The Footlights gang have been nothing if not ambitious with this year's show.

Themed sketches, interlinked by the recurring character of Death - who turns out to be a mild-mannered Welshman with repressed homosexual leanings - provide a depth and a suitably theatrical feel to the whole proceedings.

All in all, this clever show is impressively well-constructed, brilliantly staged and almost perfectly acted.

There are nice ideas at play, and the array of young characters is pretty spot-on. In fact, there's only one real problem. No laughs.

For while there is an undercurrent of dry wit, it's an ambience rather than anything more substantial.
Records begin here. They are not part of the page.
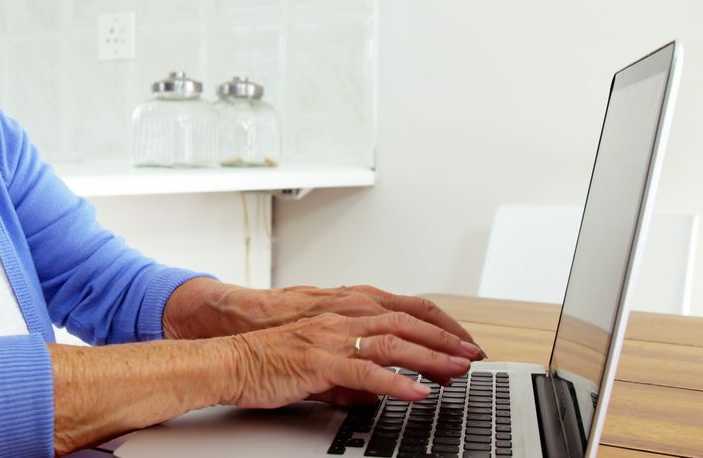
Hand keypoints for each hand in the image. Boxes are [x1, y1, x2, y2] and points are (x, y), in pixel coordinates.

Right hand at [224, 311, 477, 408]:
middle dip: (445, 340)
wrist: (229, 359)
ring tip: (457, 372)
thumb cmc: (268, 358)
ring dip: (431, 357)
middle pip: (407, 322)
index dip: (439, 325)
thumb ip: (351, 373)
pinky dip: (396, 383)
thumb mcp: (320, 361)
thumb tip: (375, 392)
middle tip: (473, 357)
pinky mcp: (319, 362)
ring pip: (393, 342)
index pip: (405, 310)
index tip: (462, 343)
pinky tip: (417, 393)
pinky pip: (365, 372)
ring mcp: (332, 338)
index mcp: (345, 313)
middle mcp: (343, 318)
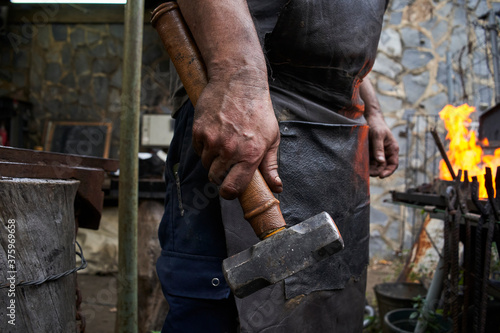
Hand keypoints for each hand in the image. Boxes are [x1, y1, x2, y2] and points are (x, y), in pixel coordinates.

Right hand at [192, 66, 281, 199]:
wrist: (238, 81)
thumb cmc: (258, 110)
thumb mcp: (272, 137)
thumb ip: (271, 165)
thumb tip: (276, 187)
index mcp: (250, 155)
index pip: (232, 188)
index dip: (229, 193)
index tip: (229, 191)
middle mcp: (230, 150)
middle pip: (215, 178)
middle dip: (220, 176)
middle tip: (227, 165)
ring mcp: (212, 141)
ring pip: (206, 164)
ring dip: (212, 160)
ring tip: (223, 145)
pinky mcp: (199, 131)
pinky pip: (198, 149)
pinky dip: (204, 147)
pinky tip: (215, 134)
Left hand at [367, 114, 398, 177]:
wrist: (369, 119)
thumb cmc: (377, 126)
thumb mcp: (378, 136)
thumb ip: (379, 149)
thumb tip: (381, 161)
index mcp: (392, 149)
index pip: (393, 164)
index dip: (388, 172)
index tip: (381, 176)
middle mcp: (386, 153)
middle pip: (383, 167)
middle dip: (377, 171)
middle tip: (368, 173)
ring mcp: (378, 154)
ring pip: (376, 166)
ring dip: (370, 169)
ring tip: (363, 170)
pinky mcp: (371, 153)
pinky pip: (369, 162)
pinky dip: (366, 165)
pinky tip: (361, 166)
Were this a piece of theatre, that would be fine, but since it calls itself comedy, would it be too much to ask for more than the odd wry smile?

But you can't help but get the impression that this is one of those shows which feels that laughter would be beneath it. Just some cheap way of pandering to an audience.

The team seems too busy shouting 'look at our talents' to employ them to maximum comedy effect. But if they could just get over themselves and focus their undeniable skills on forming some actual humour then they could really be onto something.

2 star

The Perrier panel clearly disagreed and nominated the show for the best newcomer award. And some of the cast went on to do rather well for themselves, including Mark Watson (the aforementioned Welsh Death), Tim Key and Sophie Winkleman, who went on to play Big Suse in Peep Show among many other roles – and married into royalty, becoming Lady Frederick Windsor.